Start of RECORDS FOR THE TASK
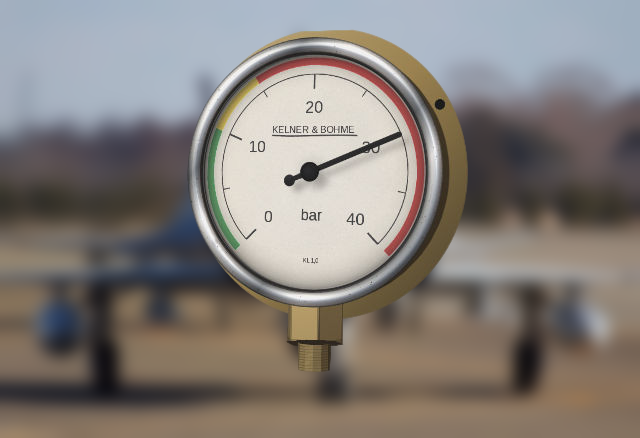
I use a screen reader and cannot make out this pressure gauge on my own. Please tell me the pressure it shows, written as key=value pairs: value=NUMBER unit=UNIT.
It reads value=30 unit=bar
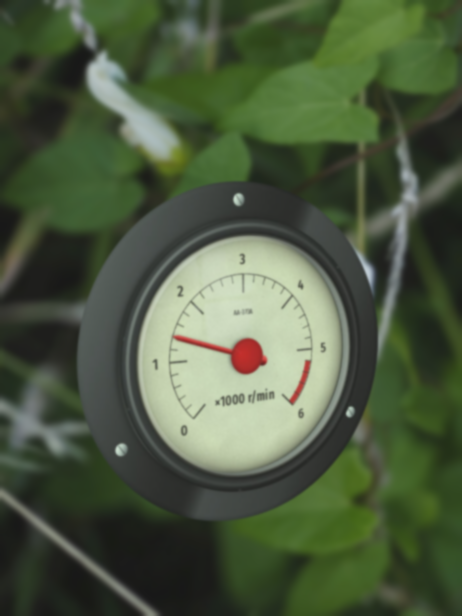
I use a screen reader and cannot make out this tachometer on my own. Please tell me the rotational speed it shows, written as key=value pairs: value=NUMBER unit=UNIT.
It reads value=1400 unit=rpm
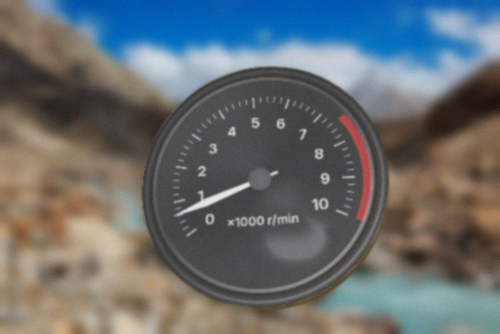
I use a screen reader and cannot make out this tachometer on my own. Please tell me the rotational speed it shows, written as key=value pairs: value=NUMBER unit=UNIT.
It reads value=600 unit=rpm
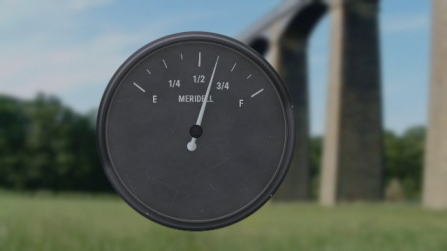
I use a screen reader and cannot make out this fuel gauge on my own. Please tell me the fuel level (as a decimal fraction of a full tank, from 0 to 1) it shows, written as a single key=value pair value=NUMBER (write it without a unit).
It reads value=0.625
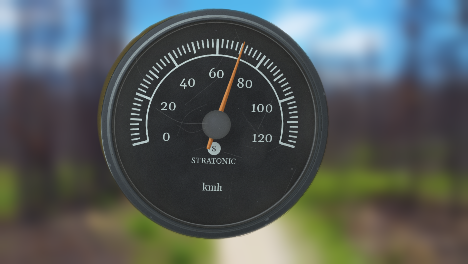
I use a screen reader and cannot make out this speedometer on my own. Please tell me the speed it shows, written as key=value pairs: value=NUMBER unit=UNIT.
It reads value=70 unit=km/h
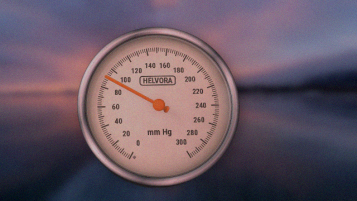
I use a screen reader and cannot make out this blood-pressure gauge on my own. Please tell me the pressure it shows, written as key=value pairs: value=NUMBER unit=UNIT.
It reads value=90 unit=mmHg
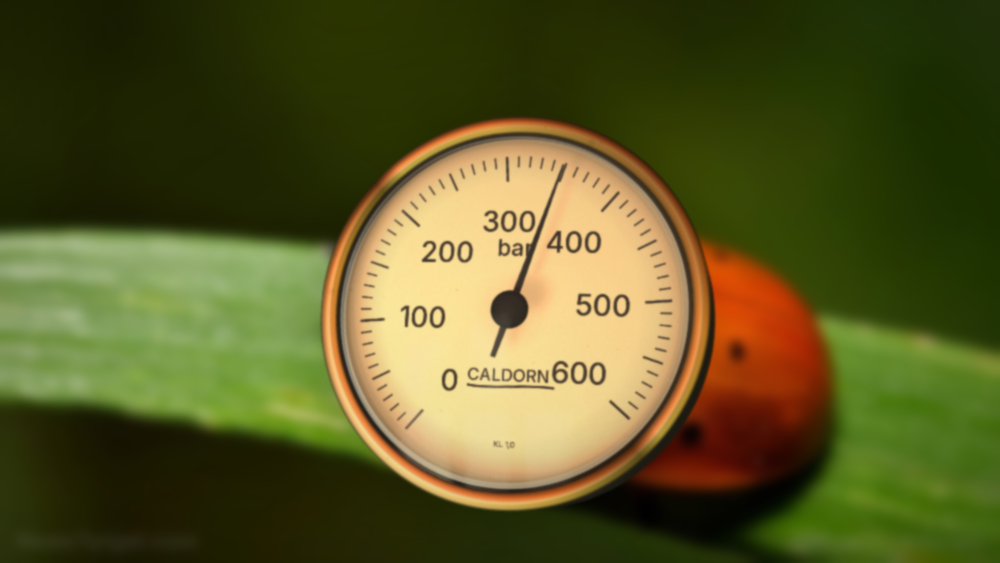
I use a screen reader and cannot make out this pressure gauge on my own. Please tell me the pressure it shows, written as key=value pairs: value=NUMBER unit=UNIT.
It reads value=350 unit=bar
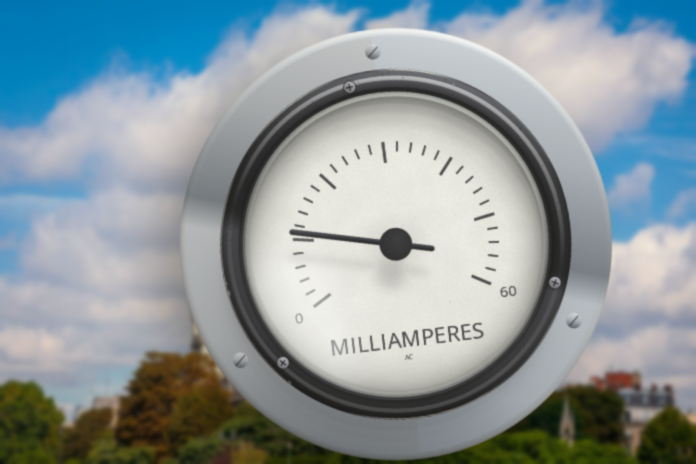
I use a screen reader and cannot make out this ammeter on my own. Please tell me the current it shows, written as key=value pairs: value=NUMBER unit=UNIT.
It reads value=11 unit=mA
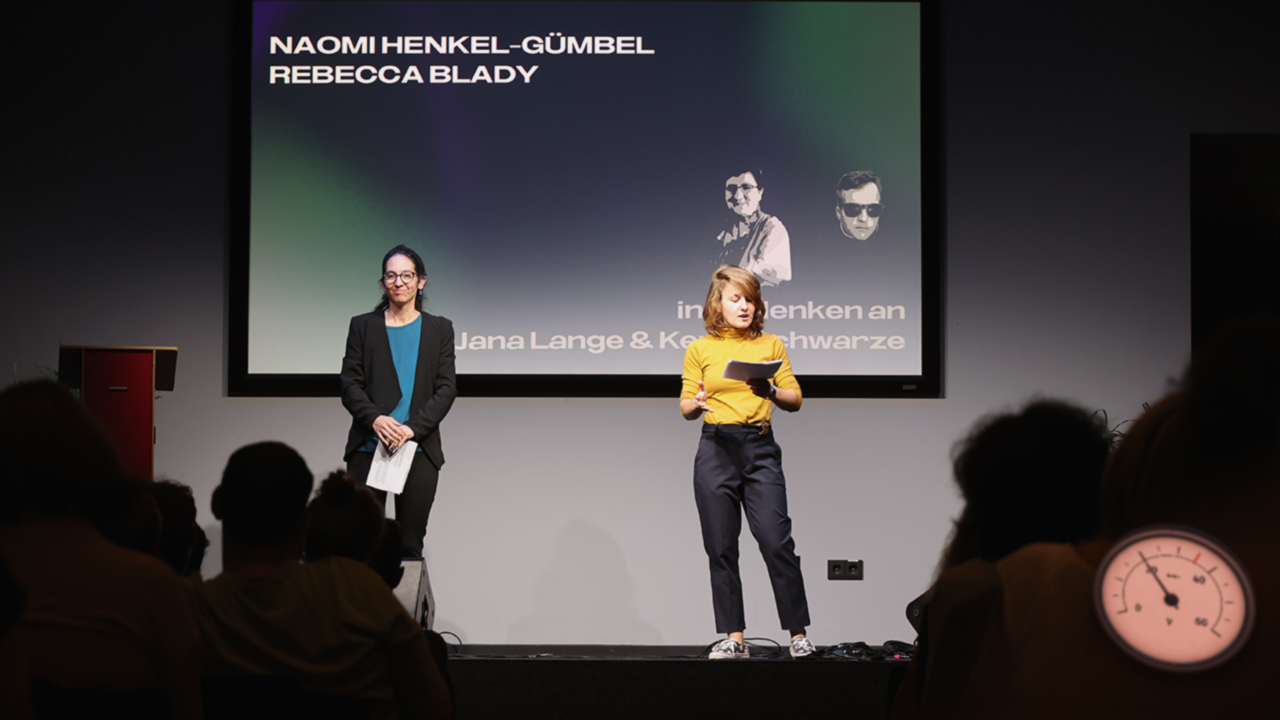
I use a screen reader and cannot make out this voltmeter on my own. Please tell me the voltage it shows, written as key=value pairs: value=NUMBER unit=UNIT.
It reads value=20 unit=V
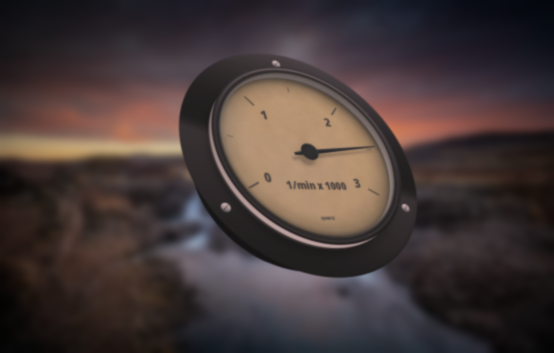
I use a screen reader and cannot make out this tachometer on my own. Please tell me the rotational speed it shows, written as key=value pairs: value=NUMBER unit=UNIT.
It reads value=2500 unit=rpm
End of RECORDS FOR THE TASK
* **WHAT IS REQUIRED**
Rewrite every item above with "screen reader" replaced by "braille display" and nothing else changed, leaving out the pictures.

* **TASK OUTPUT**
I use a braille display and cannot make out this pressure gauge on my own. Please tell me the pressure it shows, written as key=value pairs: value=NUMBER unit=UNIT.
It reads value=30 unit=bar
I use a braille display and cannot make out this tachometer on my own. Please tell me the rotational speed it shows, written as key=value pairs: value=NUMBER unit=UNIT.
It reads value=1400 unit=rpm
I use a braille display and cannot make out this tachometer on my own. Please tell me the rotational speed it shows, written as key=value pairs: value=NUMBER unit=UNIT.
It reads value=600 unit=rpm
I use a braille display and cannot make out this fuel gauge on my own. Please tell me the fuel level (as a decimal fraction of a full tank, from 0 to 1) it shows, written as a single key=value pair value=NUMBER (write it without a unit).
It reads value=0.625
I use a braille display and cannot make out this speedometer on my own. Please tell me the speed it shows, written as key=value pairs: value=NUMBER unit=UNIT.
It reads value=70 unit=km/h
I use a braille display and cannot make out this blood-pressure gauge on my own. Please tell me the pressure it shows, written as key=value pairs: value=NUMBER unit=UNIT.
It reads value=90 unit=mmHg
I use a braille display and cannot make out this pressure gauge on my own. Please tell me the pressure it shows, written as key=value pairs: value=NUMBER unit=UNIT.
It reads value=350 unit=bar
I use a braille display and cannot make out this ammeter on my own. Please tell me the current it shows, written as key=value pairs: value=NUMBER unit=UNIT.
It reads value=11 unit=mA
I use a braille display and cannot make out this voltmeter on my own. Please tell me the voltage it shows, written as key=value pairs: value=NUMBER unit=UNIT.
It reads value=20 unit=V
I use a braille display and cannot make out this tachometer on my own. Please tell me the rotational speed it shows, written as key=value pairs: value=NUMBER unit=UNIT.
It reads value=2500 unit=rpm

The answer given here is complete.